>>>

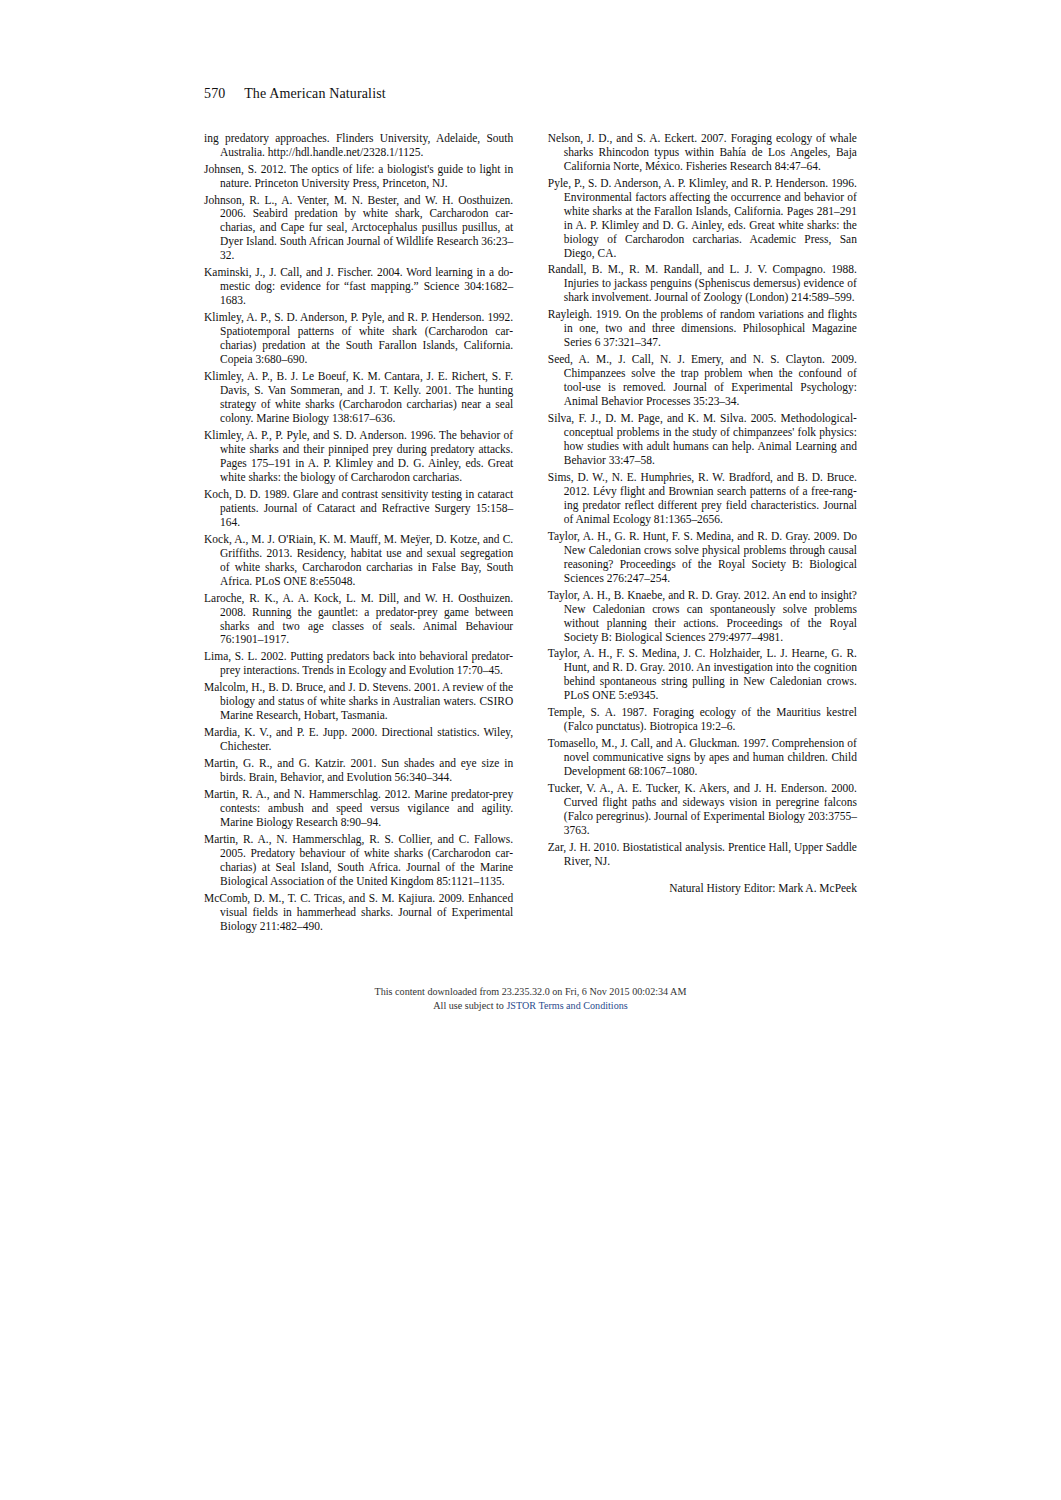570 The American Naturalist
ing predatory approaches. Flinders University, Adelaide, South Australia. http://hdl.handle.net/2328.1/1125.
Johnsen, S. 2012. The optics of life: a biologist's guide to light in nature. Princeton University Press, Princeton, NJ.
Johnson, R. L., A. Venter, M. N. Bester, and W. H. Oosthuizen. 2006. Seabird predation by white shark, Carcharodon carcharias, and Cape fur seal, Arctocephalus pusillus pusillus, at Dyer Island. South African Journal of Wildlife Research 36:23–32.
Kaminski, J., J. Call, and J. Fischer. 2004. Word learning in a domestic dog: evidence for “fast mapping.” Science 304:1682–1683.
Klimley, A. P., S. D. Anderson, P. Pyle, and R. P. Henderson. 1992. Spatiotemporal patterns of white shark (Carcharodon carcharias) predation at the South Farallon Islands, California. Copeia 3:680–690.
Klimley, A. P., B. J. Le Boeuf, K. M. Cantara, J. E. Richert, S. F. Davis, S. Van Sommeran, and J. T. Kelly. 2001. The hunting strategy of white sharks (Carcharodon carcharias) near a seal colony. Marine Biology 138:617–636.
Klimley, A. P., P. Pyle, and S. D. Anderson. 1996. The behavior of white sharks and their pinniped prey during predatory attacks. Pages 175–191 in A. P. Klimley and D. G. Ainley, eds. Great white sharks: the biology of Carcharodon carcharias.
Koch, D. D. 1989. Glare and contrast sensitivity testing in cataract patients. Journal of Cataract and Refractive Surgery 15:158–164.
Kock, A., M. J. O'Riain, K. M. Mauff, M. Meÿer, D. Kotze, and C. Griffiths. 2013. Residency, habitat use and sexual segregation of white sharks, Carcharodon carcharias in False Bay, South Africa. PLoS ONE 8:e55048.
Laroche, R. K., A. A. Kock, L. M. Dill, and W. H. Oosthuizen. 2008. Running the gauntlet: a predator-prey game between sharks and two age classes of seals. Animal Behaviour 76:1901–1917.
Lima, S. L. 2002. Putting predators back into behavioral predator-prey interactions. Trends in Ecology and Evolution 17:70–45.
Malcolm, H., B. D. Bruce, and J. D. Stevens. 2001. A review of the biology and status of white sharks in Australian waters. CSIRO Marine Research, Hobart, Tasmania.
Mardia, K. V., and P. E. Jupp. 2000. Directional statistics. Wiley, Chichester.
Martin, G. R., and G. Katzir. 2001. Sun shades and eye size in birds. Brain, Behavior, and Evolution 56:340–344.
Martin, R. A., and N. Hammerschlag. 2012. Marine predator-prey contests: ambush and speed versus vigilance and agility. Marine Biology Research 8:90–94.
Martin, R. A., N. Hammerschlag, R. S. Collier, and C. Fallows. 2005. Predatory behaviour of white sharks (Carcharodon carcharias) at Seal Island, South Africa. Journal of the Marine Biological Association of the United Kingdom 85:1121–1135.
McComb, D. M., T. C. Tricas, and S. M. Kajiura. 2009. Enhanced visual fields in hammerhead sharks. Journal of Experimental Biology 211:482–490.
Nelson, J. D., and S. A. Eckert. 2007. Foraging ecology of whale sharks Rhincodon typus within Bahía de Los Angeles, Baja California Norte, México. Fisheries Research 84:47–64.
Pyle, P., S. D. Anderson, A. P. Klimley, and R. P. Henderson. 1996. Environmental factors affecting the occurrence and behavior of white sharks at the Farallon Islands, California. Pages 281–291 in A. P. Klimley and D. G. Ainley, eds. Great white sharks: the biology of Carcharodon carcharias. Academic Press, San Diego, CA.
Randall, B. M., R. M. Randall, and L. J. V. Compagno. 1988. Injuries to jackass penguins (Spheniscus demersus) evidence of shark involvement. Journal of Zoology (London) 214:589–599.
Rayleigh. 1919. On the problems of random variations and flights in one, two and three dimensions. Philosophical Magazine Series 6 37:321–347.
Seed, A. M., J. Call, N. J. Emery, and N. S. Clayton. 2009. Chimpanzees solve the trap problem when the confound of tool-use is removed. Journal of Experimental Psychology: Animal Behavior Processes 35:23–34.
Silva, F. J., D. M. Page, and K. M. Silva. 2005. Methodological-conceptual problems in the study of chimpanzees' folk physics: how studies with adult humans can help. Animal Learning and Behavior 33:47–58.
Sims, D. W., N. E. Humphries, R. W. Bradford, and B. D. Bruce. 2012. Lévy flight and Brownian search patterns of a free-ranging predator reflect different prey field characteristics. Journal of Animal Ecology 81:1365–2656.
Taylor, A. H., G. R. Hunt, F. S. Medina, and R. D. Gray. 2009. Do New Caledonian crows solve physical problems through causal reasoning? Proceedings of the Royal Society B: Biological Sciences 276:247–254.
Taylor, A. H., B. Knaebe, and R. D. Gray. 2012. An end to insight? New Caledonian crows can spontaneously solve problems without planning their actions. Proceedings of the Royal Society B: Biological Sciences 279:4977–4981.
Taylor, A. H., F. S. Medina, J. C. Holzhaider, L. J. Hearne, G. R. Hunt, and R. D. Gray. 2010. An investigation into the cognition behind spontaneous string pulling in New Caledonian crows. PLoS ONE 5:e9345.
Temple, S. A. 1987. Foraging ecology of the Mauritius kestrel (Falco punctatus). Biotropica 19:2–6.
Tomasello, M., J. Call, and A. Gluckman. 1997. Comprehension of novel communicative signs by apes and human children. Child Development 68:1067–1080.
Tucker, V. A., A. E. Tucker, K. Akers, and J. H. Enderson. 2000. Curved flight paths and sideways vision in peregrine falcons (Falco peregrinus). Journal of Experimental Biology 203:3755–3763.
Zar, J. H. 2010. Biostatistical analysis. Prentice Hall, Upper Saddle River, NJ.
Natural History Editor: Mark A. McPeek
This content downloaded from 23.235.32.0 on Fri, 6 Nov 2015 00:02:34 AM
All use subject to JSTOR Terms and Conditions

<<<

# TASK REQUIREMENTS
Images are not part of the copy. Everything else in the records must be reproduced exactly.

# ANSWER SPACE
570 The American Naturalist
ing predatory approaches. Flinders University, Adelaide, South Australia. http://hdl.handle.net/2328.1/1125.
Johnsen, S. 2012. The optics of life: a biologist's guide to light in nature. Princeton University Press, Princeton, NJ.
Johnson, R. L., A. Venter, M. N. Bester, and W. H. Oosthuizen. 2006. Seabird predation by white shark, Carcharodon carcharias, and Cape fur seal, Arctocephalus pusillus pusillus, at Dyer Island. South African Journal of Wildlife Research 36:23–32.
Kaminski, J., J. Call, and J. Fischer. 2004. Word learning in a domestic dog: evidence for “fast mapping.” Science 304:1682–1683.
Klimley, A. P., S. D. Anderson, P. Pyle, and R. P. Henderson. 1992. Spatiotemporal patterns of white shark (Carcharodon carcharias) predation at the South Farallon Islands, California. Copeia 3:680–690.
Klimley, A. P., B. J. Le Boeuf, K. M. Cantara, J. E. Richert, S. F. Davis, S. Van Sommeran, and J. T. Kelly. 2001. The hunting strategy of white sharks (Carcharodon carcharias) near a seal colony. Marine Biology 138:617–636.
Klimley, A. P., P. Pyle, and S. D. Anderson. 1996. The behavior of white sharks and their pinniped prey during predatory attacks. Pages 175–191 in A. P. Klimley and D. G. Ainley, eds. Great white sharks: the biology of Carcharodon carcharias.
Koch, D. D. 1989. Glare and contrast sensitivity testing in cataract patients. Journal of Cataract and Refractive Surgery 15:158–164.
Kock, A., M. J. O'Riain, K. M. Mauff, M. Meÿer, D. Kotze, and C. Griffiths. 2013. Residency, habitat use and sexual segregation of white sharks, Carcharodon carcharias in False Bay, South Africa. PLoS ONE 8:e55048.
Laroche, R. K., A. A. Kock, L. M. Dill, and W. H. Oosthuizen. 2008. Running the gauntlet: a predator-prey game between sharks and two age classes of seals. Animal Behaviour 76:1901–1917.
Lima, S. L. 2002. Putting predators back into behavioral predator-prey interactions. Trends in Ecology and Evolution 17:70–45.
Malcolm, H., B. D. Bruce, and J. D. Stevens. 2001. A review of the biology and status of white sharks in Australian waters. CSIRO Marine Research, Hobart, Tasmania.
Mardia, K. V., and P. E. Jupp. 2000. Directional statistics. Wiley, Chichester.
Martin, G. R., and G. Katzir. 2001. Sun shades and eye size in birds. Brain, Behavior, and Evolution 56:340–344.
Martin, R. A., and N. Hammerschlag. 2012. Marine predator-prey contests: ambush and speed versus vigilance and agility. Marine Biology Research 8:90–94.
Martin, R. A., N. Hammerschlag, R. S. Collier, and C. Fallows. 2005. Predatory behaviour of white sharks (Carcharodon carcharias) at Seal Island, South Africa. Journal of the Marine Biological Association of the United Kingdom 85:1121–1135.
McComb, D. M., T. C. Tricas, and S. M. Kajiura. 2009. Enhanced visual fields in hammerhead sharks. Journal of Experimental Biology 211:482–490.
Nelson, J. D., and S. A. Eckert. 2007. Foraging ecology of whale sharks Rhincodon typus within Bahía de Los Angeles, Baja California Norte, México. Fisheries Research 84:47–64.
Pyle, P., S. D. Anderson, A. P. Klimley, and R. P. Henderson. 1996. Environmental factors affecting the occurrence and behavior of white sharks at the Farallon Islands, California. Pages 281–291 in A. P. Klimley and D. G. Ainley, eds. Great white sharks: the biology of Carcharodon carcharias. Academic Press, San Diego, CA.
Randall, B. M., R. M. Randall, and L. J. V. Compagno. 1988. Injuries to jackass penguins (Spheniscus demersus) evidence of shark involvement. Journal of Zoology (London) 214:589–599.
Rayleigh. 1919. On the problems of random variations and flights in one, two and three dimensions. Philosophical Magazine Series 6 37:321–347.
Seed, A. M., J. Call, N. J. Emery, and N. S. Clayton. 2009. Chimpanzees solve the trap problem when the confound of tool-use is removed. Journal of Experimental Psychology: Animal Behavior Processes 35:23–34.
Silva, F. J., D. M. Page, and K. M. Silva. 2005. Methodological-conceptual problems in the study of chimpanzees' folk physics: how studies with adult humans can help. Animal Learning and Behavior 33:47–58.
Sims, D. W., N. E. Humphries, R. W. Bradford, and B. D. Bruce. 2012. Lévy flight and Brownian search patterns of a free-ranging predator reflect different prey field characteristics. Journal of Animal Ecology 81:1365–2656.
Taylor, A. H., G. R. Hunt, F. S. Medina, and R. D. Gray. 2009. Do New Caledonian crows solve physical problems through causal reasoning? Proceedings of the Royal Society B: Biological Sciences 276:247–254.
Taylor, A. H., B. Knaebe, and R. D. Gray. 2012. An end to insight? New Caledonian crows can spontaneously solve problems without planning their actions. Proceedings of the Royal Society B: Biological Sciences 279:4977–4981.
Taylor, A. H., F. S. Medina, J. C. Holzhaider, L. J. Hearne, G. R. Hunt, and R. D. Gray. 2010. An investigation into the cognition behind spontaneous string pulling in New Caledonian crows. PLoS ONE 5:e9345.
Temple, S. A. 1987. Foraging ecology of the Mauritius kestrel (Falco punctatus). Biotropica 19:2–6.
Tomasello, M., J. Call, and A. Gluckman. 1997. Comprehension of novel communicative signs by apes and human children. Child Development 68:1067–1080.
Tucker, V. A., A. E. Tucker, K. Akers, and J. H. Enderson. 2000. Curved flight paths and sideways vision in peregrine falcons (Falco peregrinus). Journal of Experimental Biology 203:3755–3763.
Zar, J. H. 2010. Biostatistical analysis. Prentice Hall, Upper Saddle River, NJ.
Natural History Editor: Mark A. McPeek
This content downloaded from 23.235.32.0 on Fri, 6 Nov 2015 00:02:34 AM
All use subject to JSTOR Terms and Conditions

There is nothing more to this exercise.